If there are indices for one or more attributes of a relation, the system can also scan the relation via index scan. It loads the index and reads the tuples of the relation by following the pointers stored on the index pages. As the order of tuple keys in the index can differ from the order of tuples on disk, the system likely has to fetch each page multiple times. The cost for the worst case is one I/O per tuple, which means NCARD(T), plus the cost of loading the index.

After scanning a relation via index scan, the resulting tuples are ordered by index attribute. A query can require a certain interesting order, which is defined by GROUP BY and ORDER BY clauses. When executing queries with interesting orders, using an appropriate index saves additional cost for sorting. In this case, an index scan is probably cheaper than a segment scan with sorting.
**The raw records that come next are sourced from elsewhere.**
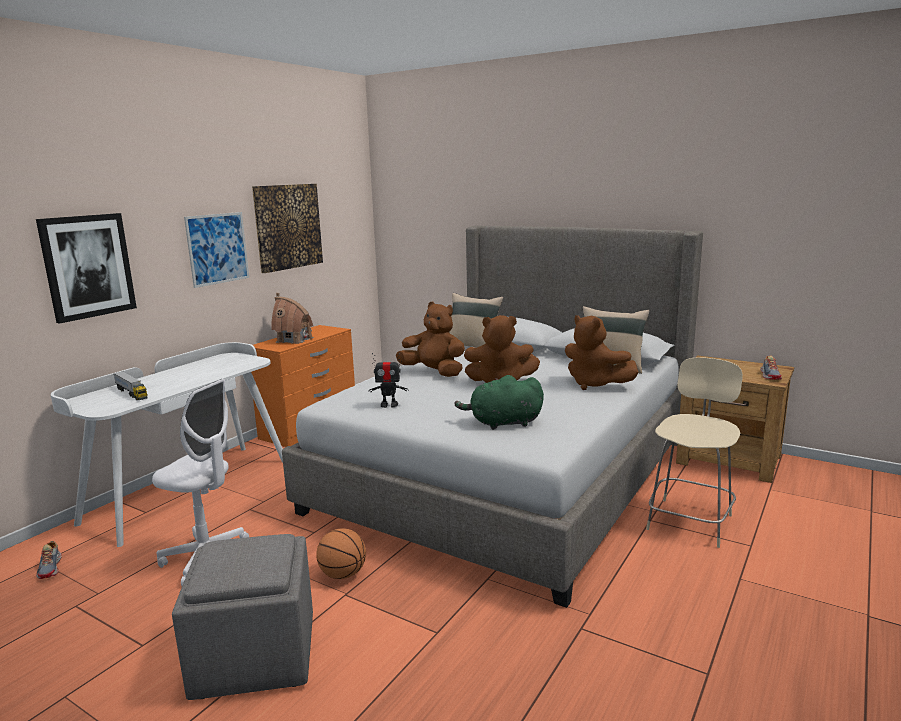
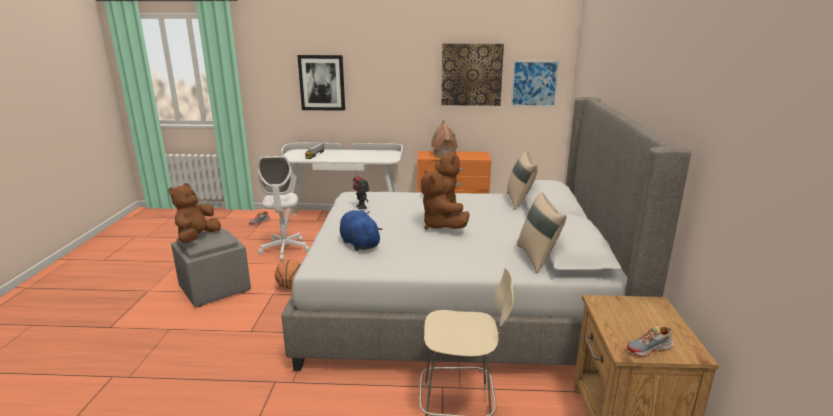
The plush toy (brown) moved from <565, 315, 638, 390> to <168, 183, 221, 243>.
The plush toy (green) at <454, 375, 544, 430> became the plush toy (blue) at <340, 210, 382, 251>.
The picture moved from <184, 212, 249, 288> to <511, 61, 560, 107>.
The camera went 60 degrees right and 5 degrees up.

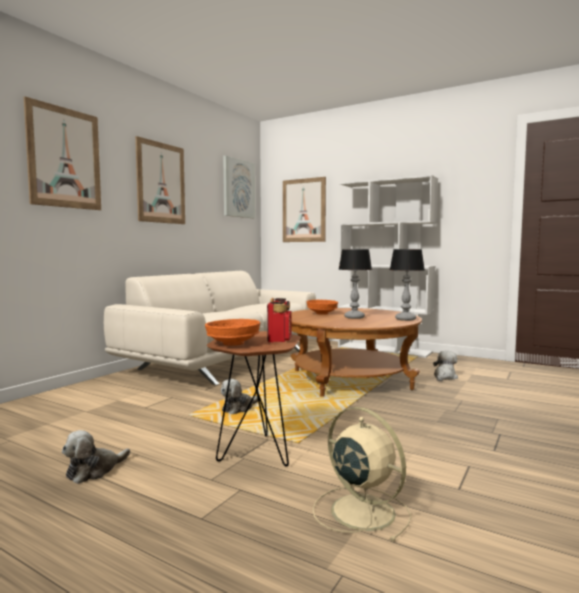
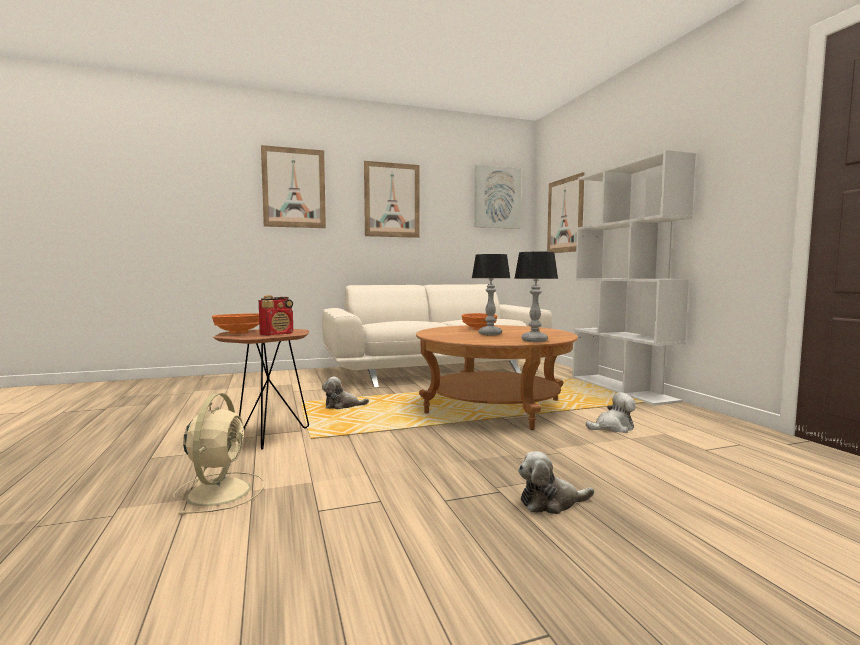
The plush toy moved from <62, 430, 130, 484> to <518, 451, 594, 514>.
The camera went 40 degrees right and 0 degrees up.

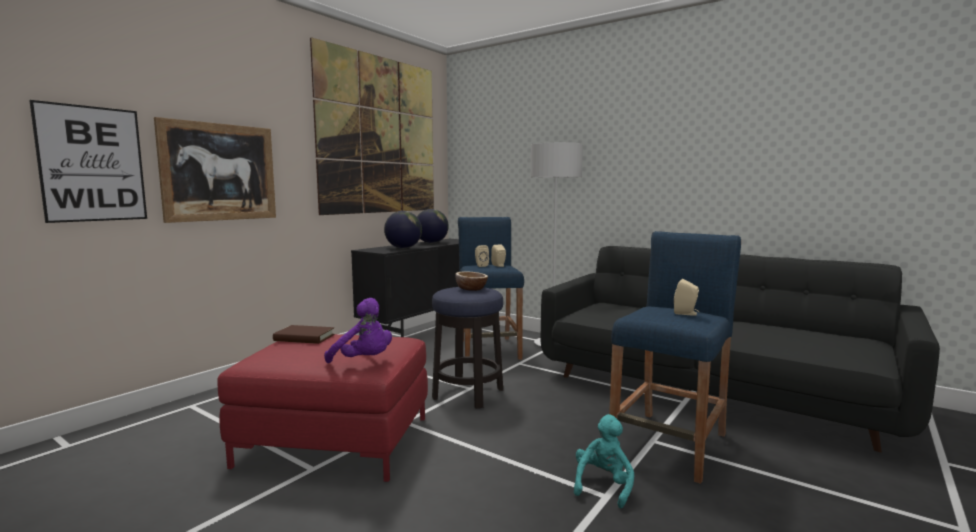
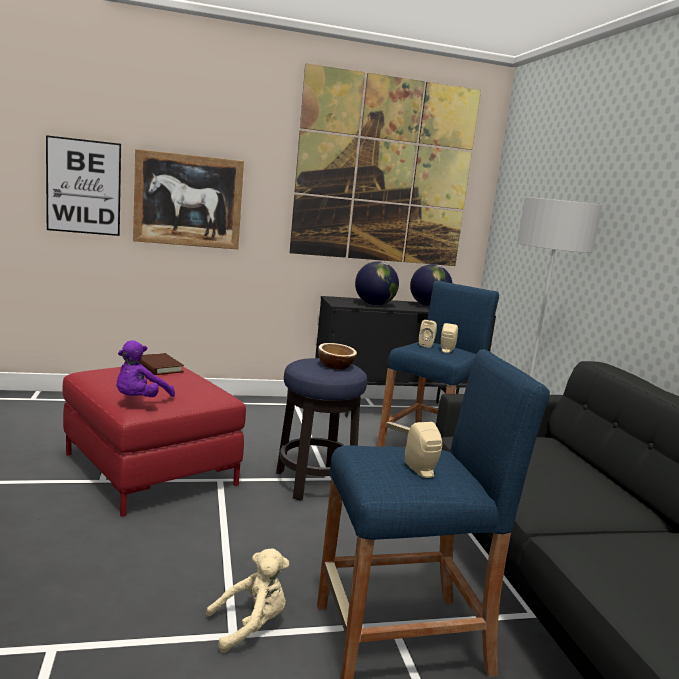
The plush toy (purple) at <324, 298, 392, 363> turned 45 degrees clockwise.
The plush toy (turquoise) at <574, 414, 634, 508> became the plush toy (beige) at <206, 548, 289, 653>.
The camera went 40 degrees right and 5 degrees up.

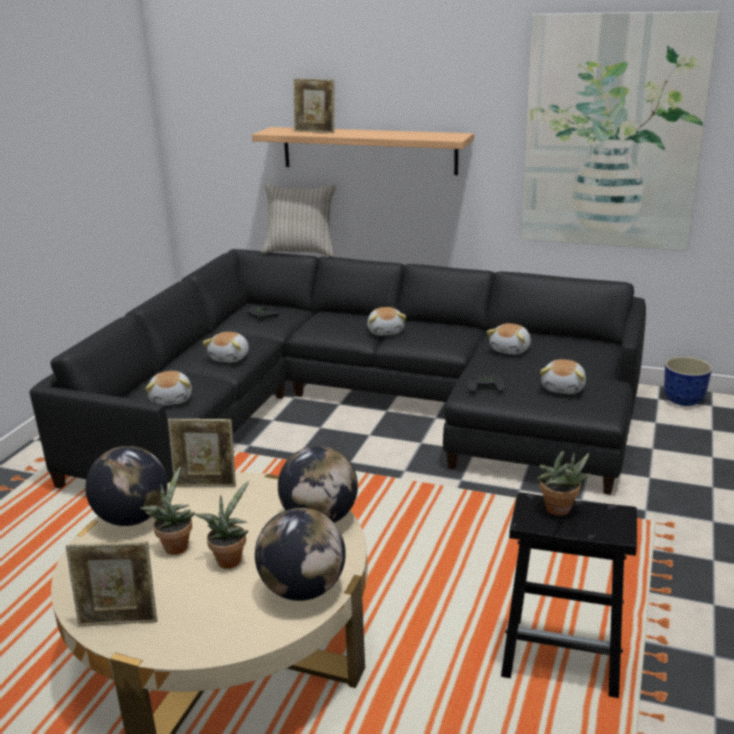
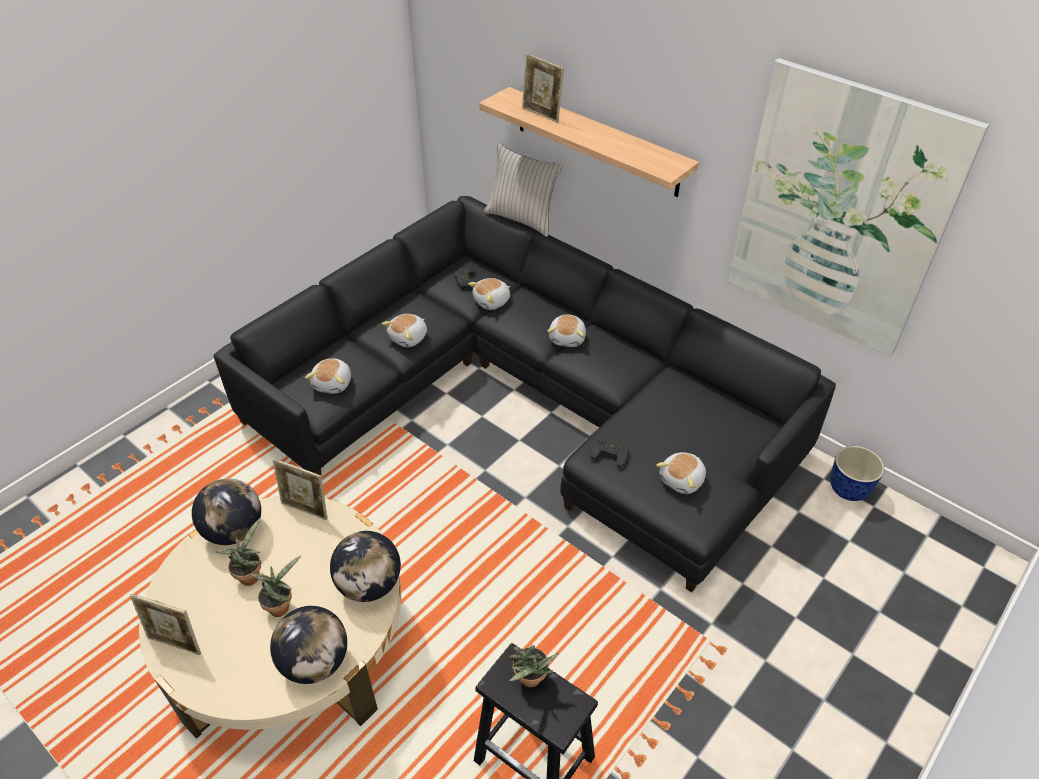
The plush toy moved from <486, 323, 531, 355> to <468, 278, 510, 310>.
The camera went 20 degrees right and 20 degrees up.

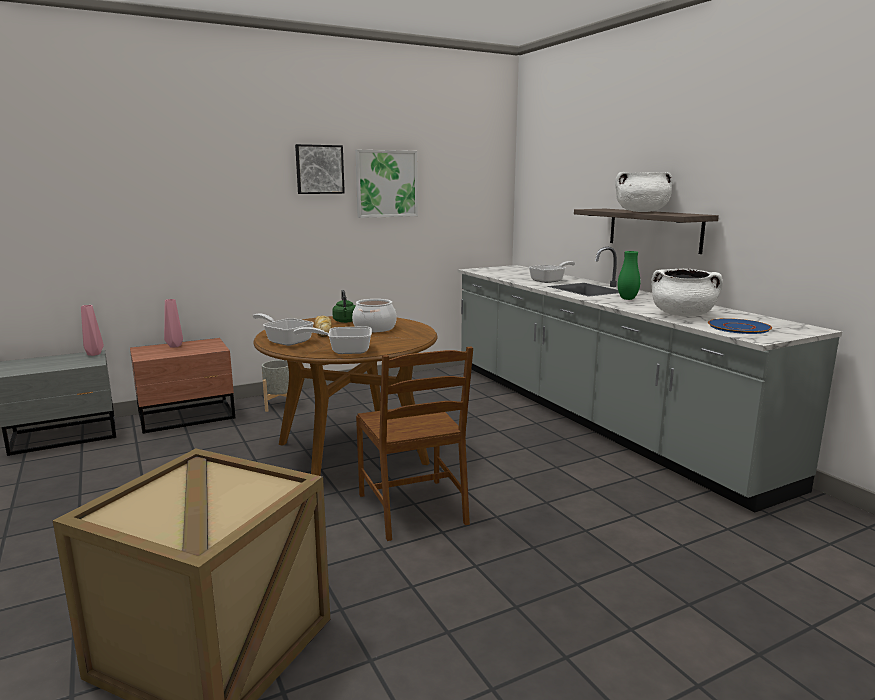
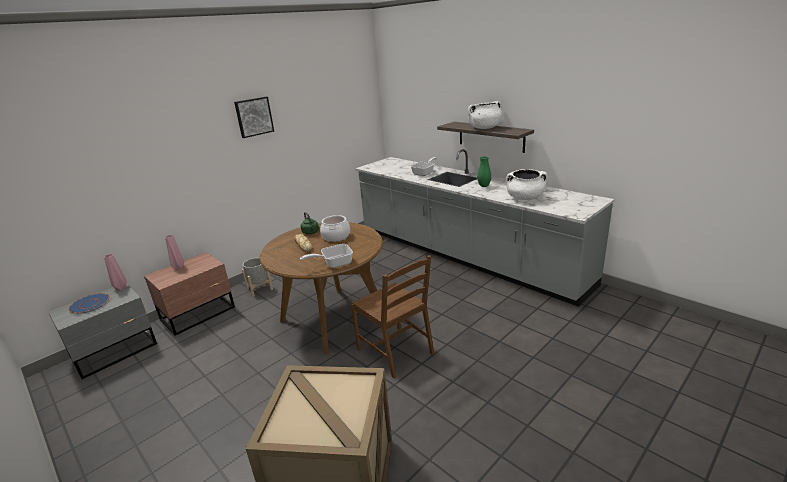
The plate (blue) moved from <708, 318, 772, 334> to <68, 293, 110, 314>.
The frying pan at <253, 313, 314, 346> disappeared.
The picture at <355, 150, 418, 218> disappeared.
The camera went 15 degrees left and 10 degrees up.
Index scans can also be useful if the given query contains a selection. In case of a simple selection clause of the form “attribute comparison-operator value”, the selection can take place as the first operation during scan. The system can perform the selection in the index and has to fetch only those tuples from disk which fulfill the selection criterion. The estimated proportion of tuples that remain after selection related to the number of tuples in the relation is called selectivity factor. Depending on the form of the selection clause, the optimizer uses different cost formulas for computing the selectivity factor (see in the paper: Table 1: Selectivity factors).

For each relation specified in the query, the optimizer computes the cost of all available access paths (segment scan and indices) and chooses the cheapest one with regard to required interesting orders.

Join Methods

As joins can result in outputs with high cardinality, they are a major cost factor in query execution. The optimizer has to choose the best join method and, given a join of more than two relations, the best join order.

The default join method is the nested loop join. The optimizer defines one of the two relations as the inner relation, the other one becomes the outer relation. The system scans the outer relation once. For each tuple of the outer relation, the system scans every tuple of the inner relation and finds pairs matching the join predicate.

“Let C-outer(path1) be the cost of scanning the outer relation via path1, and N be the cardinality of the outer relation tuples which satisfy the applicable predicates. N is computed by:
N = (product of the cardinalities of all relations T of the join so far) * (product of the selectivity factors of all applicable predicates).
Let C-inner(path2) be the cost of scanning the inner relation, applying all applicable predicates. [...] Then the cost of a nested loop join is
C-nested-loop-join(path1, path2) = C-outer(path1) + N * C-inner(path2)”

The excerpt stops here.